Cronaca

Autorità portuale, ora Taranto fa fronte comune

Tutti a raccolta dal Sindaco per evitare l’ennesimo scippo


Dal rischio di cancellazione dell’Autorità portuale, all’ipotesi riguardante lo smantellamento della nave Concordia nello scalo ionico.

Queste le ragioni che hanno spinto il sindaco Stefàno a chiamare a raccolta i rappresentanti istituzionali tarantini e i vertici degli enti competenti per cercare di fare quadrato attorno al porto. Al tavolo dei relatori il segretario dell’Autorità portuale, Francesco Benincasa; il vicepresidente di Assologistica e Tct, Giancarlo Russo; l’assessore regionale alle Risorse Agroalimentari, Fabrizio Nardoni. In platea i segretari Giancarlo Turi (Uil), Luigi D’Isabella (Cgil) e Valentino Gennarini, decano degli agenti marittimi tarantini.

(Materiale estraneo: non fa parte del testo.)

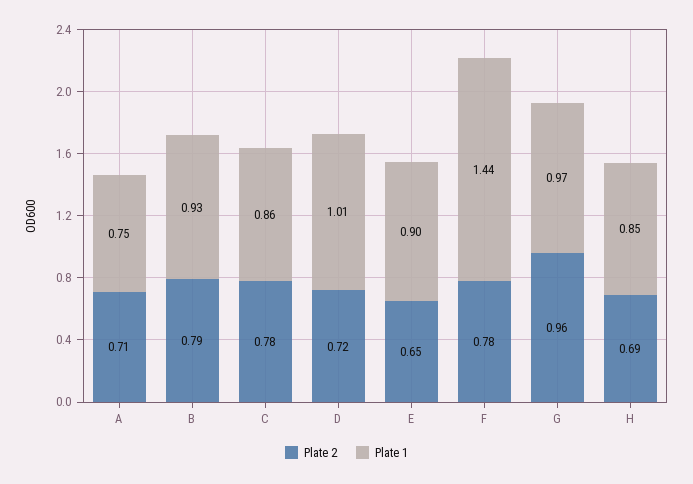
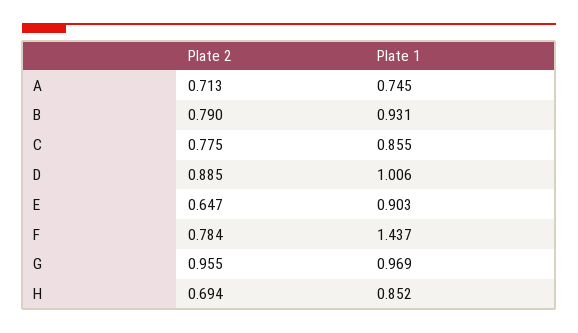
Plate 2, D: 0.72 -> 0.885

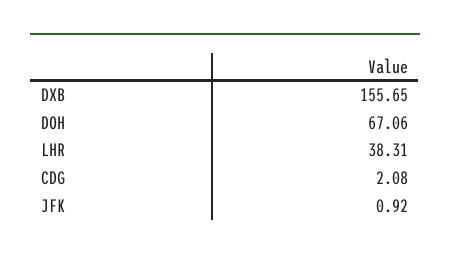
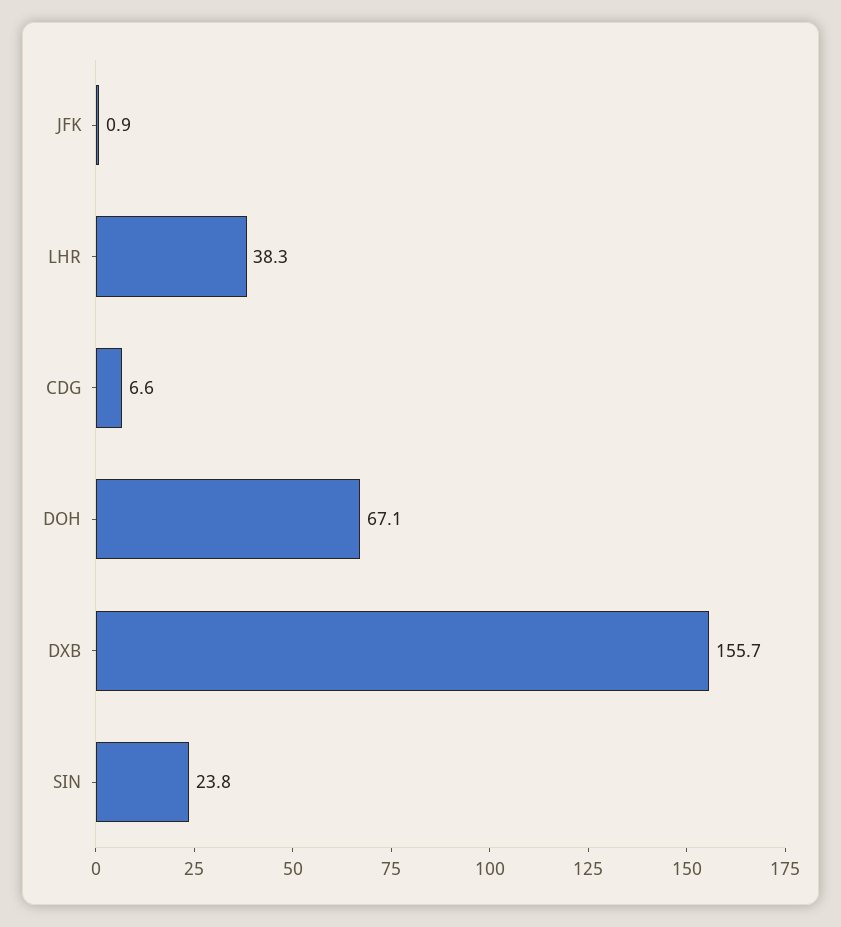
CDG: 2.08 -> 6.6
SIN: none -> 23.8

All’appello lanciato dal sindaco Stefàno hanno risposto “presente” anche i consiglieri regionali Alfredo Cervellera e Anna Rita Lemma. Assenti, invece, i parlamentari tarantini. Proprio il porto, a parere degli addetti al settore, dovrebbe costituire il volàno di sviluppo dell’arco ionico.

L’incontro di oggi, è servito a creare un “fronte comune” per evitare la cancellazione dell’Authority tarantina, in vista della riforma degli enti di gestione. “Il presidente Vendola ha già messo in evidenza, con una nota inviata al Governo la strategicità del porto di Taranto – ha rimarcato Nardoni. Anche in conferenza Stato-Regioni abbiamo manifestato la necessità di conservare l’autonomia di Taranto e Bari che hanno vocazioni diverse. Continueremo a batterci per evitare l’ennesimo scippo nei confronti della Puglia”.

Il Sindaco scriverà nelle prossime ore una lettera al Consiglio dei ministri sia per quanto riguarda le sorti dell’Authority che per nave Concordia, per permettere al consorzio Smart Area di partecipare al bando.